呼吸困難に陥った場合、的確に対処しなければ5分程度で心停止する可能性もあるため、対処法を覚えておくことが大切です。

“誤飲”とは、食物以外の異物を誤って口から摂取することで、口腔内に異物が入ったときは取り除いたり吐かせたりすることが必要となります。

しかし、吐かせることが危険な場合もあるため、対処に迷ったら医療機関に問い合わせましょう。異物が気道に入り込んで呼吸困難が考えられる場合は、至急、救急車を手配します。

【誤嚥・誤飲しても吐かせてはいけない場合】
・6か月未満の乳幼児
・意識障害、けいれんがある場合
・重篤な心疾患や不整脈がある場合
・石油製品(灯油など)を飲んだ場合
・針のような尖った物を飲んだ場合

乳幼児の誤嚥原因第1位は“ナッツ類”

厚生労働省が行っている日本の人口動向を明らかにする指定統計『人口動態統計』の2014年の結果によると、「食物とその他物体の誤嚥」により14歳以下の子どもが26人も亡くなっています。

その5割を1~4歳の乳幼児が占めており、3歳以下の誤嚥事故の原因1位はナッツ類(日本小児呼吸器学会全国調査)。

臼歯が生えそろっていない乳児にナッツは噛みつぶしにくく、ピーナツ1粒でも死に至る可能性があるそうです。

また、5歳以上でも5人が死亡しています。一般に、トイレットペーパーの芯で例えられる“チャイルドマウス”は乳児で3.2cm、3歳児で3.9cm。これを通る大きさのものは誤飲の恐れがあるとされています。

そのため、身の周りの物には十分注意を払い、食事中に子どもが大きな物を口に入れる際はしっかり咀嚼しているか観察する必要があります。

チャイルドマウスより小さい食べ物であっても誤嚥(気管に詰まらせる)の可能性は常にあるため、食べる際、食べさせる際には、側について見守ってあげると安心です。

【小学生や大人でも注意が必要な食べ物の例】
・ウズラの卵
・餅
・こんにゃく
・ぶどう
・ミニトマト
・白玉だんご
・節分豆
・アメ

など

幼児、小学生は食べているときの環境にも要注意!

食道と気管は隣り合わせのため、口に物を入れたまま走ったり笑ったりすると、息を吸い込む際に食べ物が誤って気管や気管支内に入る“誤嚥”を起こす恐れがあり、それにより肺の中で細菌が繁殖すると“誤嚥性肺炎”を引き起こすきっかけにもなります。

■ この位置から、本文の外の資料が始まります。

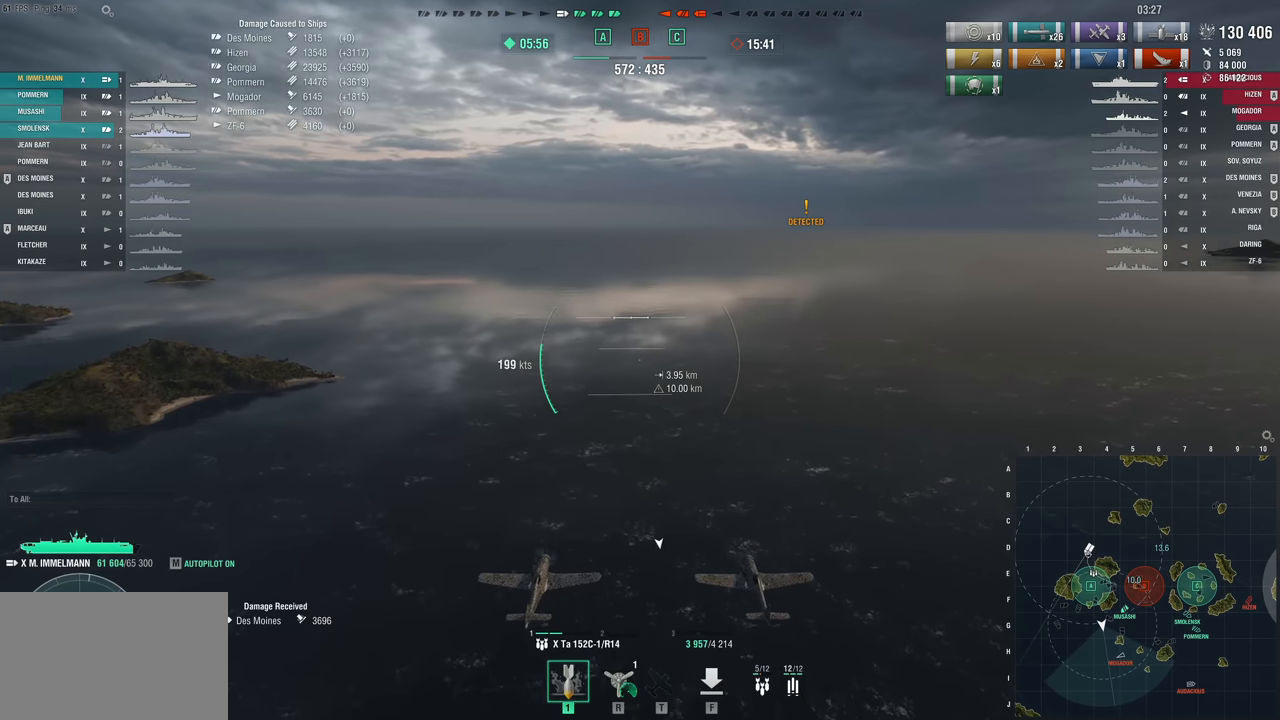
{"keys": [], "mouse_move": "still", "events": []}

幼児や小学生の場合、食事中の遊びや悪ふざけが誤嚥につながることもあるため、食事中のマナーで気になることがある場合は必ず直しましょう。

【日頃の食事で保護者がチェックすべきこと】
・子どもが食べるのに適切な大きさであるか
・食べ物はよく噛んで飲み込んでいるか
・大きいまま丸呑みする癖がないか
・テレビを見ながら、喋りながら、などの“ながら食べ”をしていないか
・食事中に人を笑わせたり、驚かせたりすることがないか
・お菓子を口に投げ入れる遊びをしていないか

喉に詰まらせた場合の対処法

子どもが急に咳込んだり声が出なくなっているときは、喉に物が詰まっている可能性を疑いますが、無理に揺さぶったり口に手を入れたりするとさらに奥に入り込む危険性があるため、苦しそうでも声が出ていれば咳で出るのを待ちます。

咳込んでも出ない場合や声が出せない場合は救急車を呼びつつ、意識がある場合は“背部叩打法”や“胸部突き上げ法”による異物除去を行いますが、妊婦や乳児の場合は腹部突き上げ法は行わず、背部叩打法のみ行います。

意識がない場合は、心停止に対する心肺蘇生の手順を開始します。

心臓マッサージで胸骨を圧迫することで詰まった異物が喉まで上がってくる可能性があるほか、脳に血液を送るためにも心肺蘇生処置が必要です。

【異物が喉に引っかかった場合の対処法】
・1歳未満の乳児は“背部叩打法”を行う
→片腕に乳児をうつぶせに乗せ、手のひらで乳児のあごを支えつつ、頭を体より低く保つ。もう一方の手のひらの基部で背中の真ん中を数回強く叩く。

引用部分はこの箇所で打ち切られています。